One can similarly cover the Earth with lines of MAGNETIC LATITUDE and LONGITUDE, the latter converging not at the geographic poles but at the magnetic poles. As the globe rotates, we can say as before that all points on the same magnetic longitude have a certain MAGNETIC LOCAL TIME (MLT). We have MLT=12 (noon) on the magnetic meridian (magnetic line of longitude) facing the Sun, and MLT=0 (or 24) on the meridian facing the opposite direction, and so on,. It is completely similar to ordinary LT.
Why is MLT important? Because the shape of the magnetic environment of the Earth--the magnetosphere--is determined by the solar wind, which "blows" almost exactly from the sun. So at MLT=12 a point faces in the"upwind" direction, and at MLT=24 in the "downwind" direction. Phenomena related to the action of the solar wind on the Earth's magnetic field, such as the polar aurora or daily magnetic variations, depend very much on MLT.
Hope this makes it clear.
(45) Does the magnetosphere affect weather?
I was wondering if the magnetosphere affected the Earth's weather in any way?
And if so please explain in detail.
Reply
I don't think so, we have no evidence for it. For at least two reasons, we do not expect any, either.
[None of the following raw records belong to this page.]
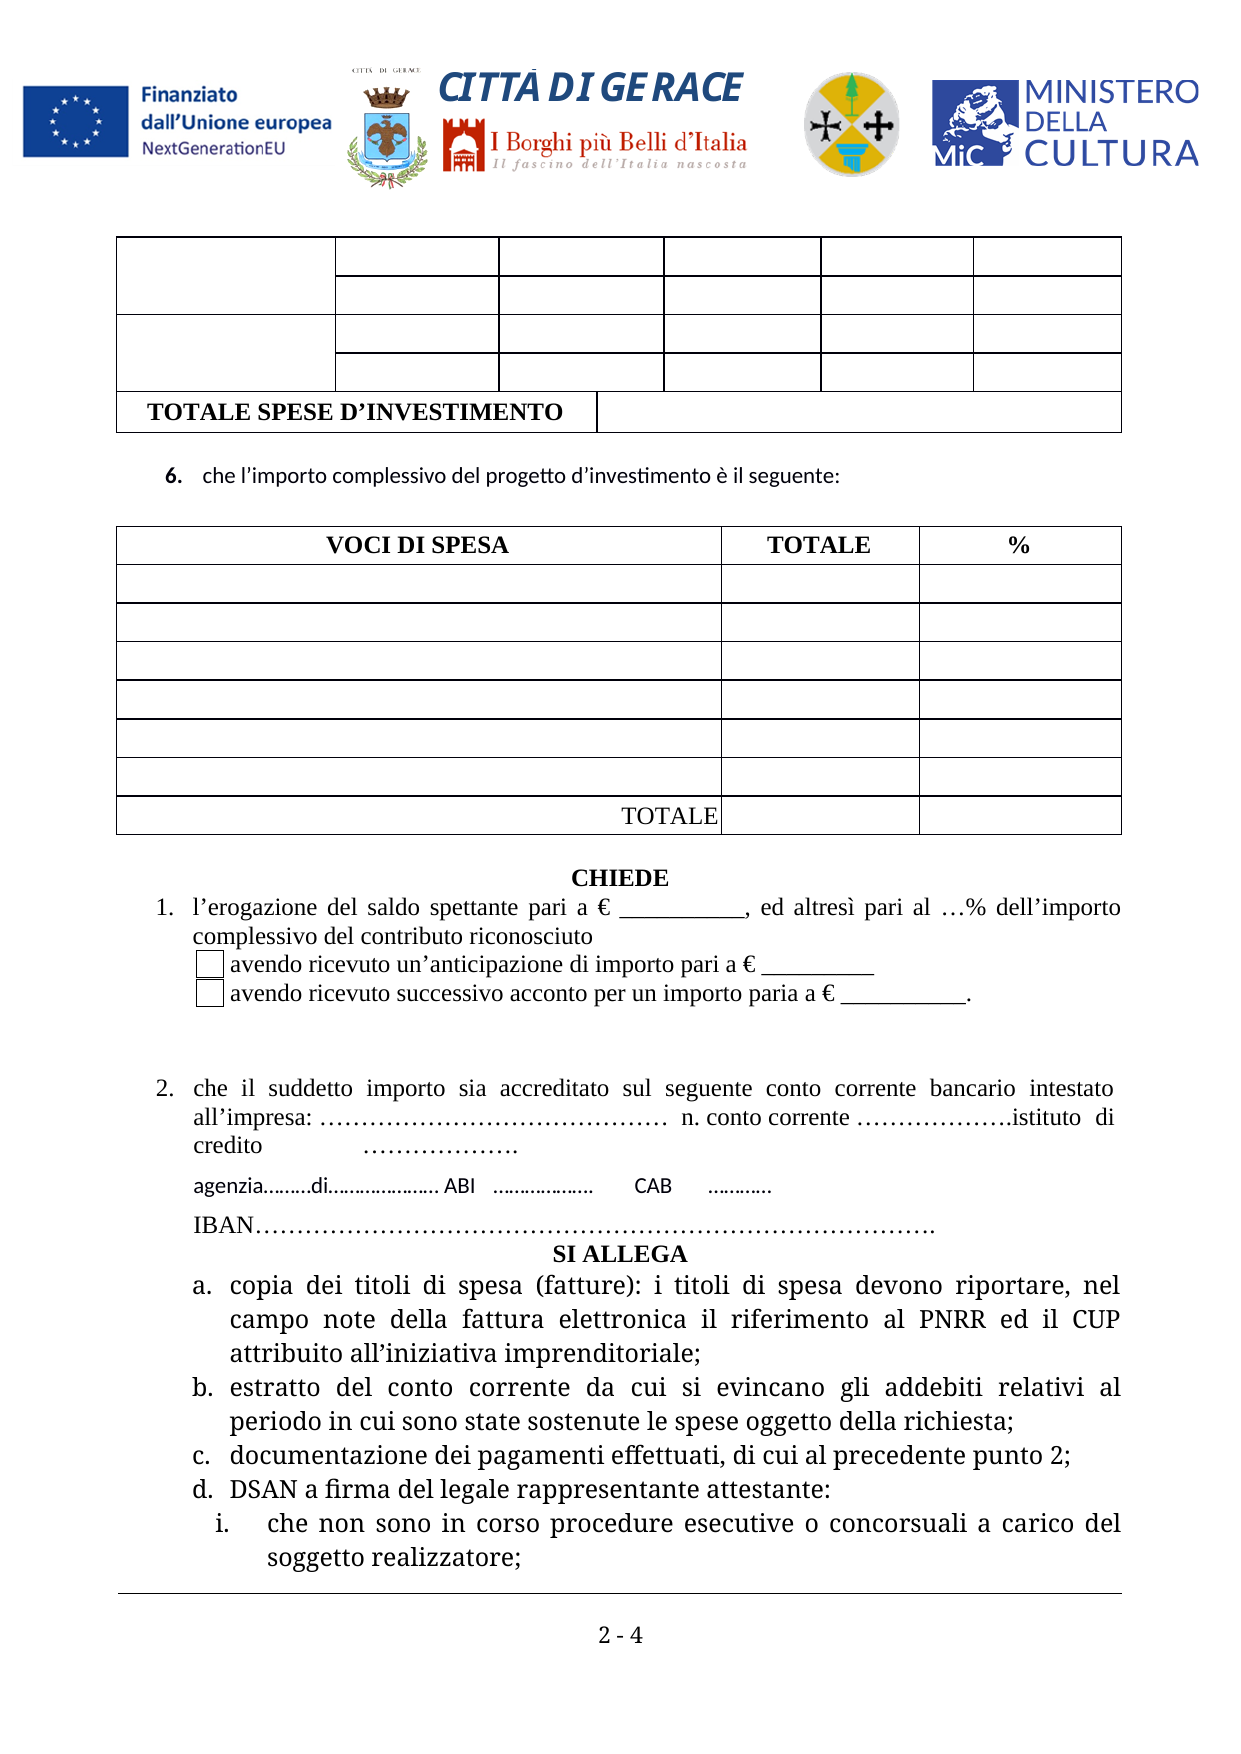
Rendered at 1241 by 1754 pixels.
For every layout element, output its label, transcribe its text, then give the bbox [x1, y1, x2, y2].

table_cell [598, 392, 1121, 431]
table_cell [920, 642, 1121, 679]
table_cell [920, 797, 1121, 834]
list DSAN a firma del legale rappresentante attestante: [192, 1472, 1122, 1506]
table_header VOCI DI SPESA [117, 527, 721, 563]
table_cell [117, 642, 721, 679]
list documentazione dei pagamenti effettuati, di cui al precedente punto 2; [192, 1438, 1122, 1472]
table_cell [665, 354, 820, 391]
table_cell [722, 720, 919, 757]
picture [12, 63, 442, 191]
text avendo ricevuto un’anticipazione di importo pari a € _________ [195, 949, 1122, 978]
table_cell [500, 315, 663, 352]
table_cell [722, 604, 919, 641]
list che il suddetto importo sia accreditato sul seguente conto corrente bancario intestato all’impresa: …………………………………… n. conto corrente ……………….istituto di credito ………………. [156, 1073, 1114, 1159]
table_cell [665, 238, 820, 275]
table_cell [822, 315, 973, 352]
table_cell [500, 277, 663, 313]
table_cell [920, 720, 1121, 757]
table_cell [822, 277, 973, 313]
table_cell TOTALE [117, 797, 721, 834]
table_cell [665, 315, 820, 352]
text agenzia………di………………… ABI ………………. CAB ………… [193, 1172, 1114, 1199]
text IBAN………………………………………………………………………. [193, 1210, 1122, 1239]
picture [443, 110, 750, 173]
list l’erogazione del saldo spettante pari a € __________, ed altresì pari al …% dell’importo complessivo del contributo riconosciuto [155, 892, 1122, 949]
table_cell [722, 681, 919, 718]
table_cell [722, 758, 919, 795]
list che l’importo complessivo del progetto d’investimento è il seguente: [165, 461, 1122, 489]
table_cell [500, 354, 663, 391]
list che non sono in corso procedure esecutive o concorsuali a carico del soggetto realizzatore; [229, 1506, 1122, 1574]
table_header TOTALE [722, 527, 919, 563]
picture [932, 80, 1199, 166]
table_cell [722, 565, 919, 602]
table_cell [500, 238, 663, 275]
table_cell [722, 642, 919, 679]
table_cell [920, 604, 1121, 641]
table_cell [822, 354, 973, 391]
table_cell [117, 681, 721, 718]
text SI ALLEGA [118, 1239, 1122, 1267]
table_cell TOTALE SPESE D’INVESTIMENTO [117, 392, 596, 431]
table_cell [336, 238, 498, 275]
table_cell [665, 277, 820, 313]
table_cell [920, 681, 1121, 718]
table_cell [117, 720, 721, 757]
table_cell [822, 238, 973, 275]
table_cell [117, 758, 721, 795]
list estratto del conto corrente da cui si evincano gli addebiti relativi al periodo in cui sono state sostenute le spese oggetto della richiesta; [192, 1370, 1122, 1438]
table_cell [920, 758, 1121, 795]
table_cell [336, 277, 498, 313]
table_cell [117, 238, 335, 313]
table_cell [974, 277, 1121, 313]
table_cell [974, 238, 1121, 275]
text avendo ricevuto successivo acconto per un importo paria a € __________. [195, 978, 1122, 1007]
table_cell [722, 797, 919, 834]
table_cell [920, 565, 1121, 602]
list copia dei titoli di spesa (fatture): i titoli di spesa devono riportare, nel campo note della fattura elettronica il riferimento al PNRR ed il CUP attribuito all’iniziativa imprenditoriale; [192, 1267, 1122, 1370]
table_cell [974, 315, 1121, 352]
text CHIEDE [118, 863, 1122, 892]
table_cell [117, 604, 721, 641]
table_header % [920, 527, 1121, 563]
table_cell [117, 565, 721, 602]
table_cell [336, 354, 498, 391]
picture [804, 72, 900, 177]
table_cell [117, 315, 335, 391]
table_cell [974, 354, 1121, 391]
table_cell [336, 315, 498, 352]
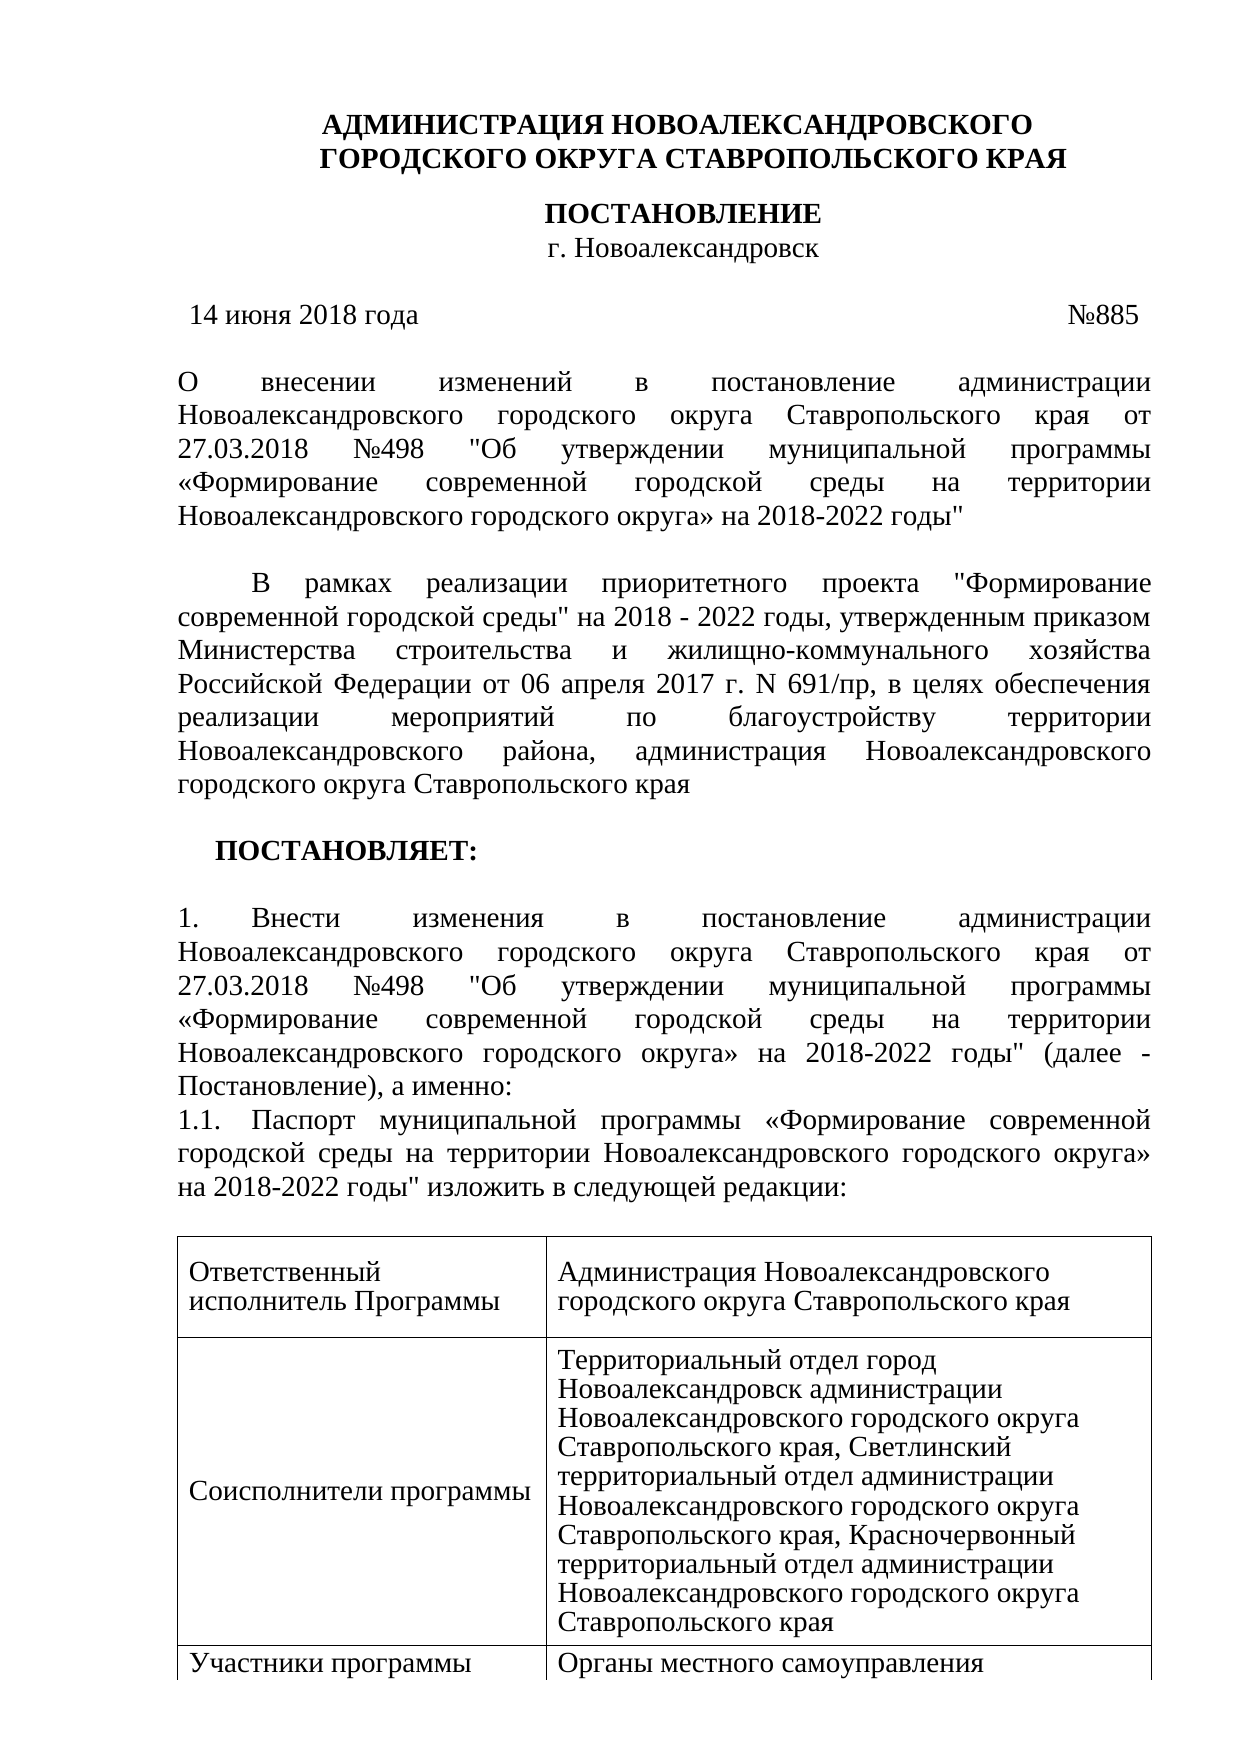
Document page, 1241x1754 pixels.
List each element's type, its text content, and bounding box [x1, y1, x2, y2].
First, our atmosphere is electrically neutral and does not conduct electricity (below 50 km, anyway--and weather stays below 10-20 km). Substances of this kind (except maybe permanent magnet, a very special case) do not react to magnetic fields. When a doctor puts your body inside the strong magnet of an MRI machine, you feel no difference, except maybe for the loud noise that machine makes.
Second, weather gets its energy from heat deposited by sunlight on the surface of Earth. The energy of the magnetosphere, on the other hand, comes from the solar wind. A beam of the solar wind as wide as the magnetosphere carries only about 1/3500 as much energy as sunlight hitting Earth, and only about 1% of that is given to the magnetosphere. Of that, only a fraction reaches the upper atmosphere. It seems too little to make a difference, and it is not clear how it might move further down.
Practically all that energy, by the way, is channeled to the auroral zone, near the poles. As was said--no clear correlation has been observed, there or elsewhere. You may not get a scientist to say "absolutely no," but "very unlikely" may be just as good.